◆ EXERCISE INPUTS:
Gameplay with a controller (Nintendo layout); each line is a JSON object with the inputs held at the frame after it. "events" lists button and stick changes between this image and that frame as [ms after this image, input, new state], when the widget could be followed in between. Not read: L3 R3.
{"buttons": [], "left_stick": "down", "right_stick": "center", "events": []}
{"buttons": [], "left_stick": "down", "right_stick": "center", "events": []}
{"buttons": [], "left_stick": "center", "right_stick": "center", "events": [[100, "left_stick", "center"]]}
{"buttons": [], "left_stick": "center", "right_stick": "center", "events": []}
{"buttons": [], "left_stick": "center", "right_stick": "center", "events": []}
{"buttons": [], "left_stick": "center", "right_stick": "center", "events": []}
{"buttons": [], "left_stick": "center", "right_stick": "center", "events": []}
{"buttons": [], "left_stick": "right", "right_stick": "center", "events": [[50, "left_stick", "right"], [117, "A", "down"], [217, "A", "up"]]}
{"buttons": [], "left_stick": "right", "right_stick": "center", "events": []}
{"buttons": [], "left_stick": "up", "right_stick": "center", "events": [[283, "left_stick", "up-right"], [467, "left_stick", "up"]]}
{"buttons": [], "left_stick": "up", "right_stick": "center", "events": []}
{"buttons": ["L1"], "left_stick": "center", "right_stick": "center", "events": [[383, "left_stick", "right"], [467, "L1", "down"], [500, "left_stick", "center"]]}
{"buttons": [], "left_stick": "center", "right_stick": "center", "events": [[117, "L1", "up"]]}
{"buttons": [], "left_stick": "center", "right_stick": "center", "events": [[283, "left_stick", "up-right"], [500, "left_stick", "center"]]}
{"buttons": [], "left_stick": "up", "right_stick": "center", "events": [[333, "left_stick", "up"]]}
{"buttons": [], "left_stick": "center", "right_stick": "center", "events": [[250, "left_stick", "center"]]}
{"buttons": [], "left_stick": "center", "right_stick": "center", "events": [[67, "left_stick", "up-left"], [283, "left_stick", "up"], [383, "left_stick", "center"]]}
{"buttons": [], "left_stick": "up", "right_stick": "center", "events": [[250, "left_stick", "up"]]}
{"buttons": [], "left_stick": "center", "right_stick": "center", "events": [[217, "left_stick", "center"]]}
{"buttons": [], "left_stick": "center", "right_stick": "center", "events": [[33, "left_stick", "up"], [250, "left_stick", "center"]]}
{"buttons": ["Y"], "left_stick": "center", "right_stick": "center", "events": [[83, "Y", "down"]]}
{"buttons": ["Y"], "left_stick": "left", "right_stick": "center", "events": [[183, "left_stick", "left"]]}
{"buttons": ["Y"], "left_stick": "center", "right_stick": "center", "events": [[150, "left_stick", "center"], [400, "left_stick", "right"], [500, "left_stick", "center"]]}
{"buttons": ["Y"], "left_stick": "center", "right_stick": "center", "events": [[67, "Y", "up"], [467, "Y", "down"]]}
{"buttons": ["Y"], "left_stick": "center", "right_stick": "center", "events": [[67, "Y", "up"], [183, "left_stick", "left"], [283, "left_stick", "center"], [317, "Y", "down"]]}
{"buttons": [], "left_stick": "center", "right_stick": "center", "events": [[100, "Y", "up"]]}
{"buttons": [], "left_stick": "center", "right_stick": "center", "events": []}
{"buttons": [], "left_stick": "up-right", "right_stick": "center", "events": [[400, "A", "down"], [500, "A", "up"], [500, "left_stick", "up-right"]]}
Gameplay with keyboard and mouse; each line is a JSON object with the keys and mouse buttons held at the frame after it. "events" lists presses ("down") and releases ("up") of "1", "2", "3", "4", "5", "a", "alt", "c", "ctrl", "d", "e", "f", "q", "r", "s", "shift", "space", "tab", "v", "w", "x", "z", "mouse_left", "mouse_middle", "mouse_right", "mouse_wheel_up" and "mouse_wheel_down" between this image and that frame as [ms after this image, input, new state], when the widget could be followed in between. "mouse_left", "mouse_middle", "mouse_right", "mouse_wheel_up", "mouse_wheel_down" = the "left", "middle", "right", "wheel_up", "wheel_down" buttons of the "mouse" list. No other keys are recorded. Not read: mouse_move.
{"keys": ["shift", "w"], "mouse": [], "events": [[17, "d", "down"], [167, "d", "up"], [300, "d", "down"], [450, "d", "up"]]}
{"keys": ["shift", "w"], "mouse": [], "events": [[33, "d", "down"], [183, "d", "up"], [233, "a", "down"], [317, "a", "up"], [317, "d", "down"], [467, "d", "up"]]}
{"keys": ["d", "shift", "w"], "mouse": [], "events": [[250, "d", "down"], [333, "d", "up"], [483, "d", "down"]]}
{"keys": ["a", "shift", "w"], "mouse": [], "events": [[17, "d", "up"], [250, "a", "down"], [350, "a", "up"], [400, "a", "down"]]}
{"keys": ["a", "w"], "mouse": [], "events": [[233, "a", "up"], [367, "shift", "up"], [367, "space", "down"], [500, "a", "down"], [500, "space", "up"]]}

◆ ACTIVITY:
Please print the full listing shown above, exactly as it appears.

◆ EXPECTED OUTPUT:
Gameplay with a controller (Nintendo layout); each line is a JSON object with the inputs held at the frame after it. "events" lists button and stick changes between this image and that frame as [ms after this image, input, new state], when the widget could be followed in between. Not read: L3 R3.
{"buttons": [], "left_stick": "down", "right_stick": "center", "events": []}
{"buttons": [], "left_stick": "down", "right_stick": "center", "events": []}
{"buttons": [], "left_stick": "center", "right_stick": "center", "events": [[100, "left_stick", "center"]]}
{"buttons": [], "left_stick": "center", "right_stick": "center", "events": []}
{"buttons": [], "left_stick": "center", "right_stick": "center", "events": []}
{"buttons": [], "left_stick": "center", "right_stick": "center", "events": []}
{"buttons": [], "left_stick": "center", "right_stick": "center", "events": []}
{"buttons": [], "left_stick": "right", "right_stick": "center", "events": [[50, "left_stick", "right"], [117, "A", "down"], [217, "A", "up"]]}
{"buttons": [], "left_stick": "right", "right_stick": "center", "events": []}
{"buttons": [], "left_stick": "up", "right_stick": "center", "events": [[283, "left_stick", "up-right"], [467, "left_stick", "up"]]}
{"buttons": [], "left_stick": "up", "right_stick": "center", "events": []}
{"buttons": ["L1"], "left_stick": "center", "right_stick": "center", "events": [[383, "left_stick", "right"], [467, "L1", "down"], [500, "left_stick", "center"]]}
{"buttons": [], "left_stick": "center", "right_stick": "center", "events": [[117, "L1", "up"]]}
{"buttons": [], "left_stick": "center", "right_stick": "center", "events": [[283, "left_stick", "up-right"], [500, "left_stick", "center"]]}
{"buttons": [], "left_stick": "up", "right_stick": "center", "events": [[333, "left_stick", "up"]]}
{"buttons": [], "left_stick": "center", "right_stick": "center", "events": [[250, "left_stick", "center"]]}
{"buttons": [], "left_stick": "center", "right_stick": "center", "events": [[67, "left_stick", "up-left"], [283, "left_stick", "up"], [383, "left_stick", "center"]]}
{"buttons": [], "left_stick": "up", "right_stick": "center", "events": [[250, "left_stick", "up"]]}
{"buttons": [], "left_stick": "center", "right_stick": "center", "events": [[217, "left_stick", "center"]]}
{"buttons": [], "left_stick": "center", "right_stick": "center", "events": [[33, "left_stick", "up"], [250, "left_stick", "center"]]}
{"buttons": ["Y"], "left_stick": "center", "right_stick": "center", "events": [[83, "Y", "down"]]}
{"buttons": ["Y"], "left_stick": "left", "right_stick": "center", "events": [[183, "left_stick", "left"]]}
{"buttons": ["Y"], "left_stick": "center", "right_stick": "center", "events": [[150, "left_stick", "center"], [400, "left_stick", "right"], [500, "left_stick", "center"]]}
{"buttons": ["Y"], "left_stick": "center", "right_stick": "center", "events": [[67, "Y", "up"], [467, "Y", "down"]]}
{"buttons": ["Y"], "left_stick": "center", "right_stick": "center", "events": [[67, "Y", "up"], [183, "left_stick", "left"], [283, "left_stick", "center"], [317, "Y", "down"]]}
{"buttons": [], "left_stick": "center", "right_stick": "center", "events": [[100, "Y", "up"]]}
{"buttons": [], "left_stick": "center", "right_stick": "center", "events": []}
{"buttons": [], "left_stick": "up-right", "right_stick": "center", "events": [[400, "A", "down"], [500, "A", "up"], [500, "left_stick", "up-right"]]}
Gameplay with keyboard and mouse; each line is a JSON object with the keys and mouse buttons held at the frame after it. "events" lists presses ("down") and releases ("up") of "1", "2", "3", "4", "5", "a", "alt", "c", "ctrl", "d", "e", "f", "q", "r", "s", "shift", "space", "tab", "v", "w", "x", "z", "mouse_left", "mouse_middle", "mouse_right", "mouse_wheel_up" and "mouse_wheel_down" between this image and that frame as [ms after this image, input, new state], when the widget could be followed in between. "mouse_left", "mouse_middle", "mouse_right", "mouse_wheel_up", "mouse_wheel_down" = the "left", "middle", "right", "wheel_up", "wheel_down" buttons of the "mouse" list. No other keys are recorded. Not read: mouse_move.
{"keys": ["shift", "w"], "mouse": [], "events": [[17, "d", "down"], [167, "d", "up"], [300, "d", "down"], [450, "d", "up"]]}
{"keys": ["shift", "w"], "mouse": [], "events": [[33, "d", "down"], [183, "d", "up"], [233, "a", "down"], [317, "a", "up"], [317, "d", "down"], [467, "d", "up"]]}
{"keys": ["d", "shift", "w"], "mouse": [], "events": [[250, "d", "down"], [333, "d", "up"], [483, "d", "down"]]}
{"keys": ["a", "shift", "w"], "mouse": [], "events": [[17, "d", "up"], [250, "a", "down"], [350, "a", "up"], [400, "a", "down"]]}
{"keys": ["a", "w"], "mouse": [], "events": [[233, "a", "up"], [367, "shift", "up"], [367, "space", "down"], [500, "a", "down"], [500, "space", "up"]]}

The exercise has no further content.